El crecimiento de la producción eléctrica industrial de China se desaceleró significativamente en marzo, el indicador más reciente de la pérdida de impulso en la segunda economía más grande del mundo, a medida que las presiones externas de las tensiones geopolíticas y el debilitamiento de la demanda global comienzan a pasar factura.
"Las exportaciones de China se han desacelerado a medida que la guerra en Irán comienza a afectar la demanda global y las cadenas de suministro", afirmó Gary Ng, economista senior para Asia Pacífico del banco francés Natixis, en una nota reciente. La ralentización de la actividad industrial refleja los desafíos que enfrenta el vasto sector manufacturero de la nación.
La generación de energía de las industrias por encima de una escala designada aumentó un 1,4 % interanual hasta los 802.500 millones de kilovatios-hora, según mostraron los datos de la Oficina Nacional de Estadísticas (NBS). Esto marca una fuerte desaceleración de 2,7 puntos porcentuales respecto a la tasa de crecimiento registrada en los dos primeros meses de 2026. El frenazo coincide con un crecimiento de las exportaciones en marzo de apenas el 2,5 %, que no cumplió con las estimaciones de los analistas y supuso una caída abrupta desde el aumento del 21,8 % visto en enero y febrero.
Los datos presentan un panorama mixto para la economía antes de las cifras del producto interno bruto del primer trimestre que se publicarán el jueves.
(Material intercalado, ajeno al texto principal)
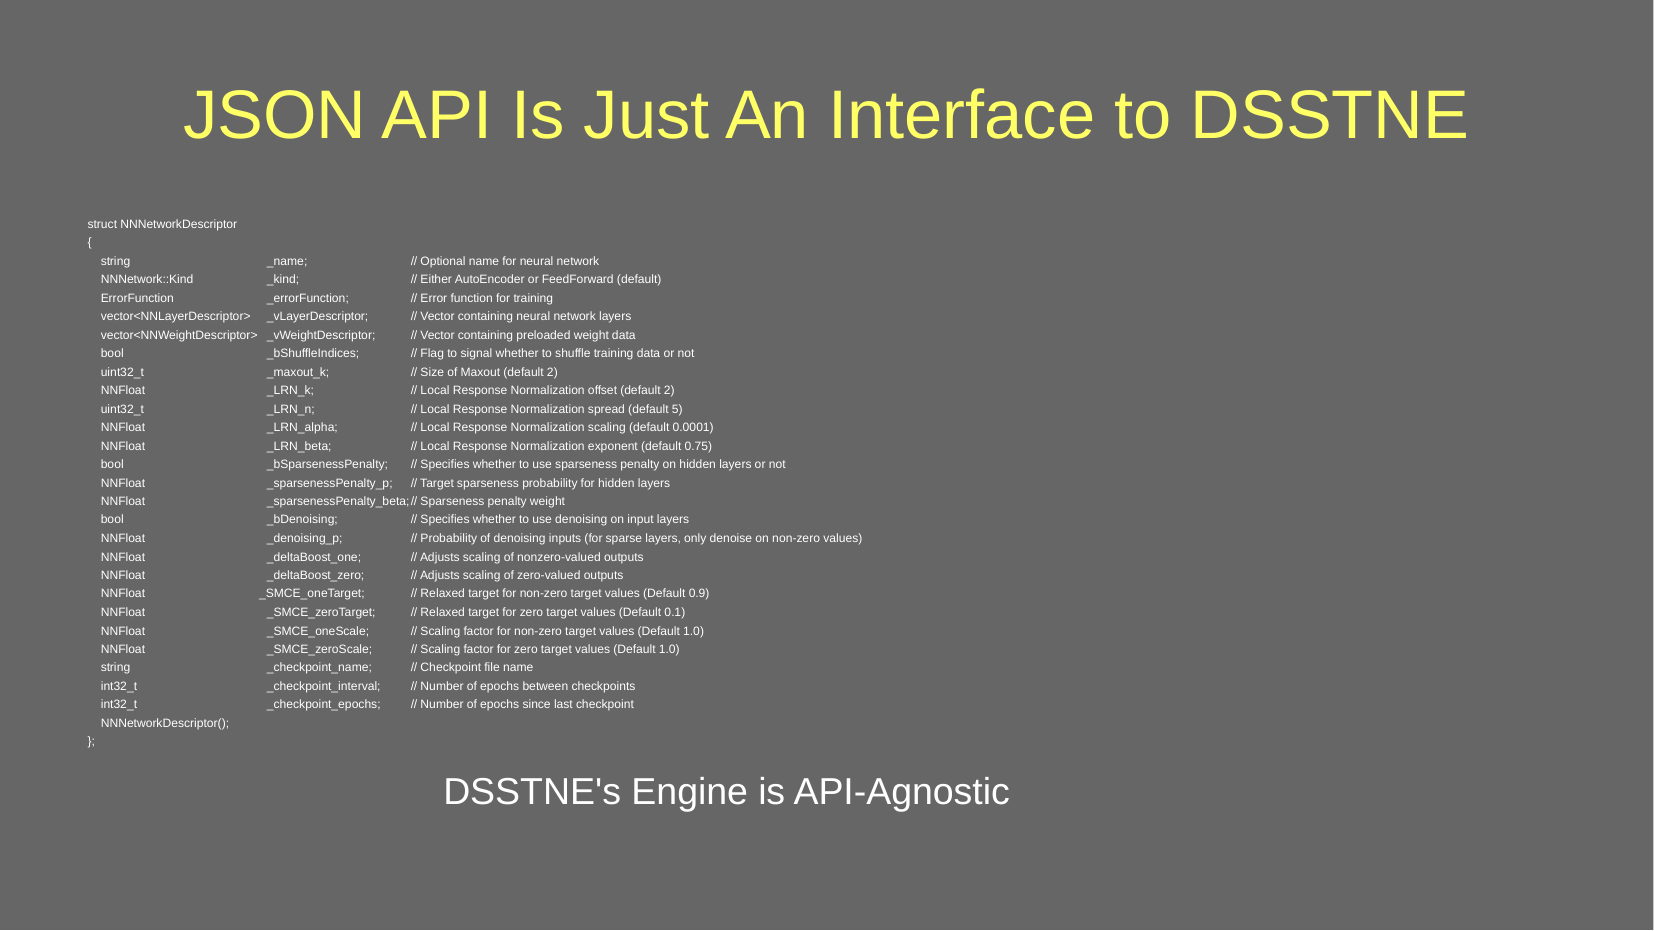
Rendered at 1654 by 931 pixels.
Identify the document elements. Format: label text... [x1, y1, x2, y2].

text_box DSSTNE's Engine is API-Agnostic [428, 762, 1026, 820]
list struct NNNetworkDescriptor { string _name; // Optional name for neural network NNNetwork::Kind _kind; // Either AutoEncoder or FeedForward (default) ErrorFunction _errorFunction; // Error function for training vector<NNLayerDescriptor> _vLayerDescriptor; // Vector containing neural network layers vector<NNWeightDescriptor> _vWeightDescriptor; // Vector containing preloaded weight data bool _bShuffleIndices; // Flag to signal whether to shuffle training data or not uint32_t _maxout_k; // Size of Maxout (default 2) NNFloat _LRN_k; // Local Response Normalization offset (default 2) uint32_t _LRN_n; // Local Response Normalization spread (default 5) NNFloat _LRN_alpha; // Local Response Normalization scaling (default 0.0001) NNFloat _LRN_beta; // Local Response Normalization exponent (default 0.75) bool _bSparsenessPenalty; // Specifies whether to use sparseness penalty on hidden layers or not NNFloat _sparsenessPenalty_p; // Target sparseness probability for hidden layers NNFloat _sparsenessPenalty_beta; // Sparseness penalty weight bool _bDenoising; // Specifies whether to use denoising on input layers NNFloat _denoising_p; // Probability of denoising inputs (for sparse layers, only denoise on non-zero values) NNFloat _deltaBoost_one; // Adjusts scaling of nonzero-valued outputs NNFloat _deltaBoost_zero; // Adjusts scaling of zero-valued outputs NNFloat _SMCE_oneTarget; // Relaxed target for non-zero target values (Default 0.9) NNFloat _SMCE_zeroTarget; // Relaxed target for zero target values (Default 0.1) NNFloat _SMCE_oneScale; // Scaling factor for non-zero target values (Default 1.0) NNFloat _SMCE_zeroScale; // Scaling factor for zero target values (Default 1.0) string _checkpoint_name; // Checkpoint file name int32_t _checkpoint_interval; // Number of epochs between checkpoints int32_t _checkpoint_epochs; // Number of epochs since last checkpoint NNNetworkDescriptor(); }; [82, 217, 1571, 757]
title JSON API Is Just An Interface to DSSTNE [82, 36, 1571, 193]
Mientras que el uso de energía industrial se está frenando, las importaciones aumentaron un 27,8 % en marzo, superando las expectativas. Sin embargo, la debilidad en la generación de energía, un indicador clave de la actividad industrial, sugiere que el sector manufacturero está sintiendo la presión de los mayores costes energéticos y de una recuperación global frágil. Un desglose por fuentes reveló un panorama energético complejo: la generación de energía térmica creció un 4,2 % interanual, pero la producción de energía nuclear cayó un 11,8 % y la eólica bajó un 17,3 % en comparación con el mismo periodo del año pasado.
La desaceleración ejerce más presión sobre Pekín para apoyar el crecimiento mientras navega por una prolongada crisis del sector inmobiliario que ha pesado sobre la demanda interna. Los líderes chinos han fijado un objetivo de crecimiento económico del 4,5 % al 5 % para 2026, el más bajo desde 1991. Una desaceleración continuada de la producción industrial podría obligar a los responsables políticos a considerar más medidas de estímulo para asegurar que se cumpla el objetivo.